Task:
Drop every picture, then transcribe the remaining data exactly.

Provided entries:
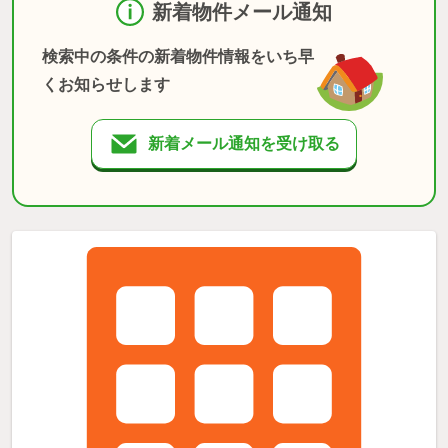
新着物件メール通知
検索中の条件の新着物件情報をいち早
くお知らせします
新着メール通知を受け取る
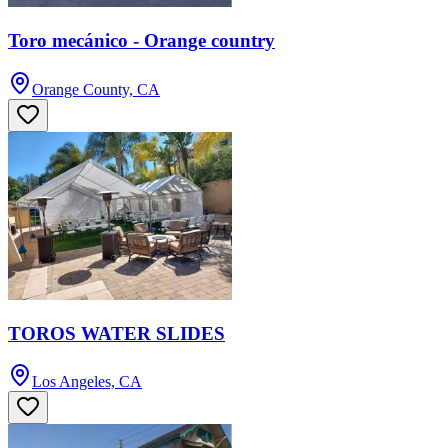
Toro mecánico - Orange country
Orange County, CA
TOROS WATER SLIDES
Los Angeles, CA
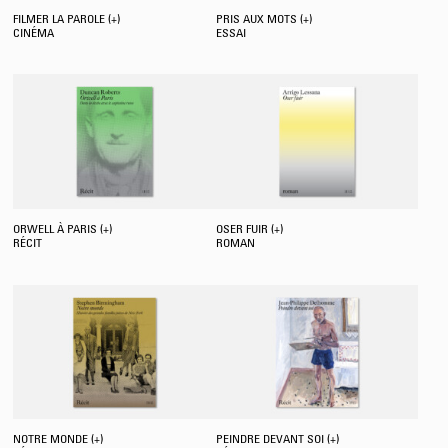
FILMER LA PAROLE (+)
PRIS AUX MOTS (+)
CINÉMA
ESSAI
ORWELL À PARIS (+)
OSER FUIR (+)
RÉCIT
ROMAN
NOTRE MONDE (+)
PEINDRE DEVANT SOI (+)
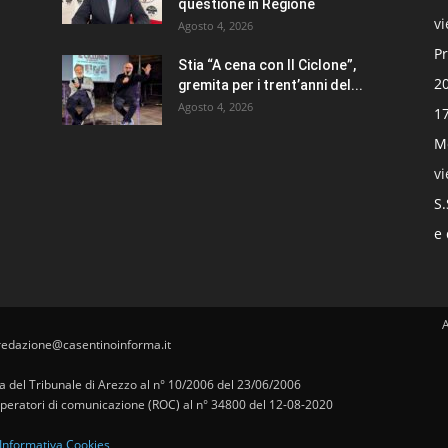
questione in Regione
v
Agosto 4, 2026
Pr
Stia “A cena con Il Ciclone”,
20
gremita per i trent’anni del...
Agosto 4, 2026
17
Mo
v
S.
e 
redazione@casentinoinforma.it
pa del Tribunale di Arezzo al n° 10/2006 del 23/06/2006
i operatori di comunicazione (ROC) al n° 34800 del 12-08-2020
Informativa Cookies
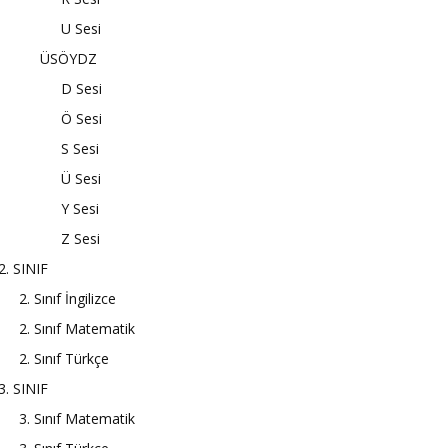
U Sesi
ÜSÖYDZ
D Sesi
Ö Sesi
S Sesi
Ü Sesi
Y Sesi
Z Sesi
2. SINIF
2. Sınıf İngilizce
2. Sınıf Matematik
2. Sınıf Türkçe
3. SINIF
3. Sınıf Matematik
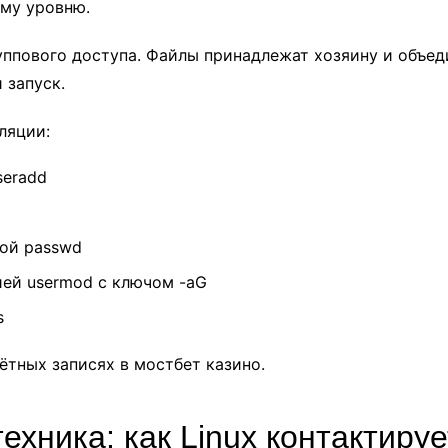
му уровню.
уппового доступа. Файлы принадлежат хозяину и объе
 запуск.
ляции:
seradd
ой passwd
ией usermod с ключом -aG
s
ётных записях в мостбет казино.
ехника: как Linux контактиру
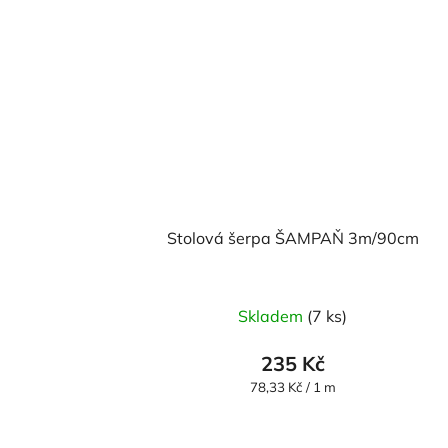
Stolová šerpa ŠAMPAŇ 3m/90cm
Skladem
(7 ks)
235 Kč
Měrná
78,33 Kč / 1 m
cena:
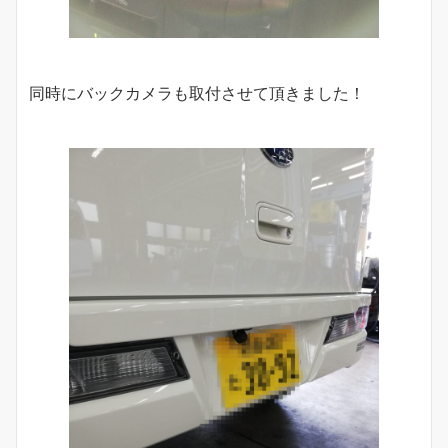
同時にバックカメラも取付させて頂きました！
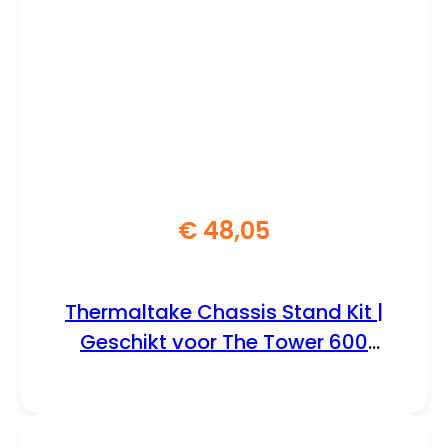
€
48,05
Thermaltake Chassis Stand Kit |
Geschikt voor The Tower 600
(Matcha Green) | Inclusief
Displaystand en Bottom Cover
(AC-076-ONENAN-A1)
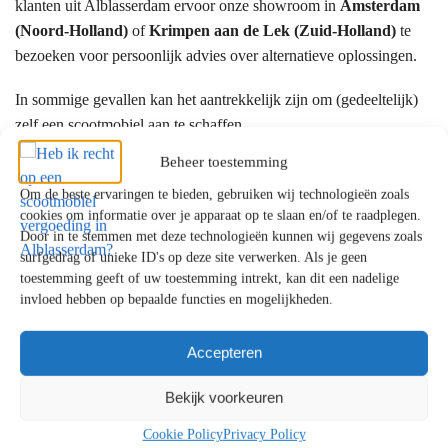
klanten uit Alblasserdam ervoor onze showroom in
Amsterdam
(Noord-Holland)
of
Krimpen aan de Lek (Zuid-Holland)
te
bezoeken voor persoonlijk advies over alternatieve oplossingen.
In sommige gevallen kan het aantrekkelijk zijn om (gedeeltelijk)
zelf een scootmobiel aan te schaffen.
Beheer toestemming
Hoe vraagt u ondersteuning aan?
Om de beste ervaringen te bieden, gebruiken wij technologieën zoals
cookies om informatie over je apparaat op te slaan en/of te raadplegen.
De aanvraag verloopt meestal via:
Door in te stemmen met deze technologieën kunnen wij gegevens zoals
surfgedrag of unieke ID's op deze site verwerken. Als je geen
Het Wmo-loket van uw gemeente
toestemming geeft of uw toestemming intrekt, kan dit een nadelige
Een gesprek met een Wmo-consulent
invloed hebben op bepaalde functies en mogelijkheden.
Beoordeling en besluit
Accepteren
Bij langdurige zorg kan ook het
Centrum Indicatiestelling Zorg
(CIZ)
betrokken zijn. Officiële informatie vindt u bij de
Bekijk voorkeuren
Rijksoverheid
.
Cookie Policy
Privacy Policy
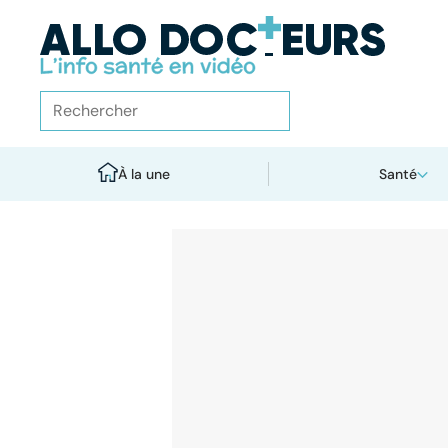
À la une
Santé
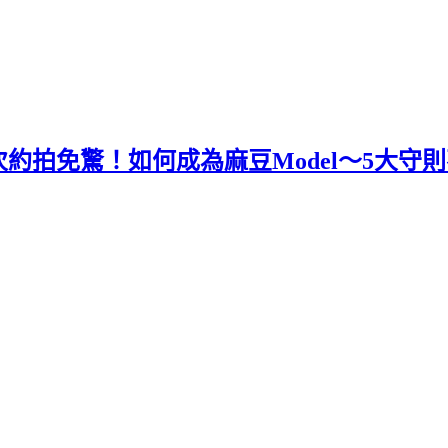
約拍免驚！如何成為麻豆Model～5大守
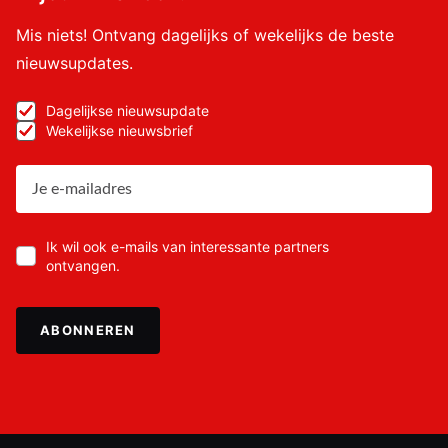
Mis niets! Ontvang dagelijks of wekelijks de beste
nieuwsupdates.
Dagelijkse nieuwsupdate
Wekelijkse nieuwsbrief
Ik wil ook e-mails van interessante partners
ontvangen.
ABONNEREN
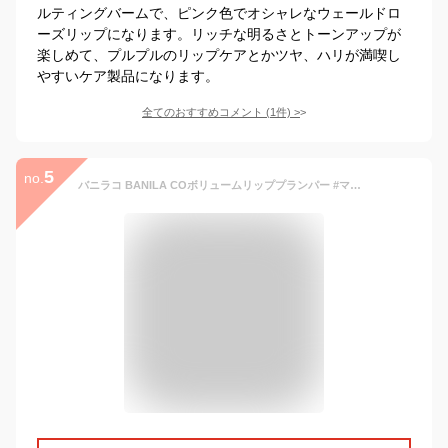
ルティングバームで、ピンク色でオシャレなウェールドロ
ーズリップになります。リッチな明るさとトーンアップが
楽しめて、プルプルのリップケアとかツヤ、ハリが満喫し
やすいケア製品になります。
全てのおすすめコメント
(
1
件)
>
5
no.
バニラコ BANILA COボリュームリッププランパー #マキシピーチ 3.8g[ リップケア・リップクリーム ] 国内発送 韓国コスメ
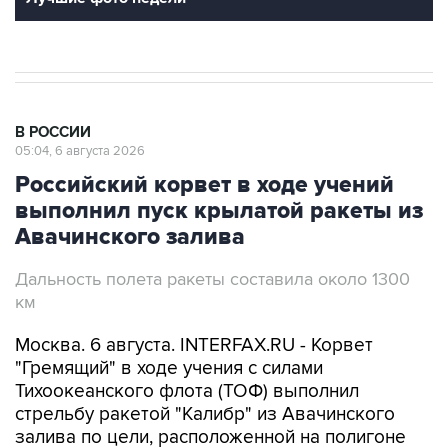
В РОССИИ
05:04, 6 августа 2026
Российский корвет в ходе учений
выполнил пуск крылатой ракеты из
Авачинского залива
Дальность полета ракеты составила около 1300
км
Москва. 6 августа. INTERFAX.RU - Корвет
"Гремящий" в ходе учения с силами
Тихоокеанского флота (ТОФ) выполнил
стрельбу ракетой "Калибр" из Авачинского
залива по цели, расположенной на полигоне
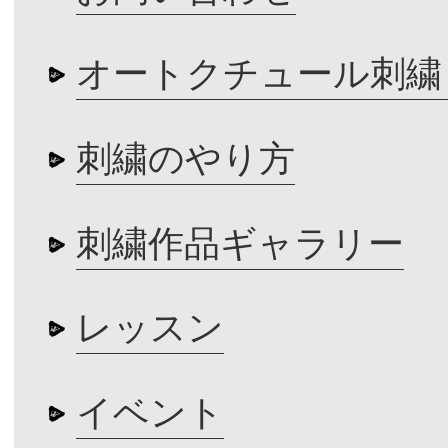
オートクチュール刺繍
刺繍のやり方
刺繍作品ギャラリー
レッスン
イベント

Output below:
新着物件メール通知
検索中の条件の新着物件情報をいち早
くお知らせします
新着メール通知を受け取る
Toro mecánico - Orange country
Orange County, CA
TOROS WATER SLIDES
Los Angeles, CA
FILMER LA PAROLE (+)
PRIS AUX MOTS (+)
CINÉMA
ESSAI
ORWELL À PARIS (+)
OSER FUIR (+)
RÉCIT
ROMAN
NOTRE MONDE (+)
PEINDRE DEVANT SOI (+)
questione in Regione
v
Agosto 4, 2026
Pr
Stia “A cena con Il Ciclone”,
20
gremita per i trent’anni del...
Agosto 4, 2026
17
Mo
v
S.
e 
redazione@casentinoinforma.it
pa del Tribunale di Arezzo al n° 10/2006 del 23/06/2006
i operatori di comunicazione (ROC) al n° 34800 del 12-08-2020
Informativa Cookies
U Sesi
ÜSÖYDZ
D Sesi
Ö Sesi
S Sesi
Ü Sesi
Y Sesi
Z Sesi
2. SINIF
2. Sınıf İngilizce
2. Sınıf Matematik
2. Sınıf Türkçe
3. SINIF
3. Sınıf Matematik
му уровню.
уппового доступа. Файлы принадлежат хозяину и объе
 запуск.
ляции:
seradd
ой passwd
ией usermod с ключом -aG
s
ётных записях в мостбет казино.
ехника: как Linux контактиру
Stolová šerpa ŠAMPAŇ 3m/90cm
Skladem
(7 ks)
235 Kč
Měrná
78,33 Kč / 1 m
cena:
同時にバックカメラも取付させて頂きました！
€
48,05
Thermaltake Chassis Stand Kit |
Geschikt voor The Tower 600
(Matcha Green) | Inclusief
Displaystand en Bottom Cover
(AC-076-ONENAN-A1)
klanten uit Alblasserdam ervoor onze showroom in
Amsterdam
(Noord-Holland)
of
Krimpen aan de Lek (Zuid-Holland)
te
bezoeken voor persoonlijk advies over alternatieve oplossingen.
In sommige gevallen kan het aantrekkelijk zijn om (gedeeltelijk)
zelf een scootmobiel aan te schaffen.
Beheer toestemming
Hoe vraagt u ondersteuning aan?
Om de beste ervaringen te bieden, gebruiken wij technologieën zoals
cookies om informatie over je apparaat op te slaan en/of te raadplegen.
De aanvraag verloopt meestal via:
Door in te stemmen met deze technologieën kunnen wij gegevens zoals
surfgedrag of unieke ID's op deze site verwerken. Als je geen
Het Wmo-loket van uw gemeente
toestemming geeft of uw toestemming intrekt, kan dit een nadelige
Een gesprek met een Wmo-consulent
invloed hebben op bepaalde functies en mogelijkheden.
Beoordeling en besluit
Accepteren
Bij langdurige zorg kan ook het
Centrum Indicatiestelling Zorg
(CIZ)
betrokken zijn. Officiële informatie vindt u bij de
Bekijk voorkeuren
Rijksoverheid
.
Cookie Policy
Privacy Policy
À la une
Santé
約拍免驚！如何成為麻豆Model～5大守
Mis niets! Ontvang dagelijks of wekelijks de beste
nieuwsupdates.
Dagelijkse nieuwsupdate
Wekelijkse nieuwsbrief
Ik wil ook e-mails van interessante partners
ontvangen.
ABONNEREN
ルティングバームで、ピンク色でオシャレなウェールドロ
ーズリップになります。リッチな明るさとトーンアップが
楽しめて、プルプルのリップケアとかツヤ、ハリが満喫し
やすいケア製品になります。
全てのおすすめコメント
(
1
件)
>
5
no.
バニラコ BANILA COボリュームリッププランパー #マキシピーチ 3.8g[ リップケア・リップクリーム ] 国内発送 韓国コスメ
В РОССИИ
05:04, 6 августа 2026
Российский корвет в ходе учений
выполнил пуск крылатой ракеты из
Авачинского залива
Дальность полета ракеты составила около 1300
км
Москва. 6 августа. INTERFAX.RU - Корвет
"Гремящий" в ходе учения с силами
Тихоокеанского флота (ТОФ) выполнил
стрельбу ракетой "Калибр" из Авачинского
залива по цели, расположенной на полигоне
オートクチュール刺繍
刺繍のやり方
刺繍作品ギャラリー
レッスン
イベント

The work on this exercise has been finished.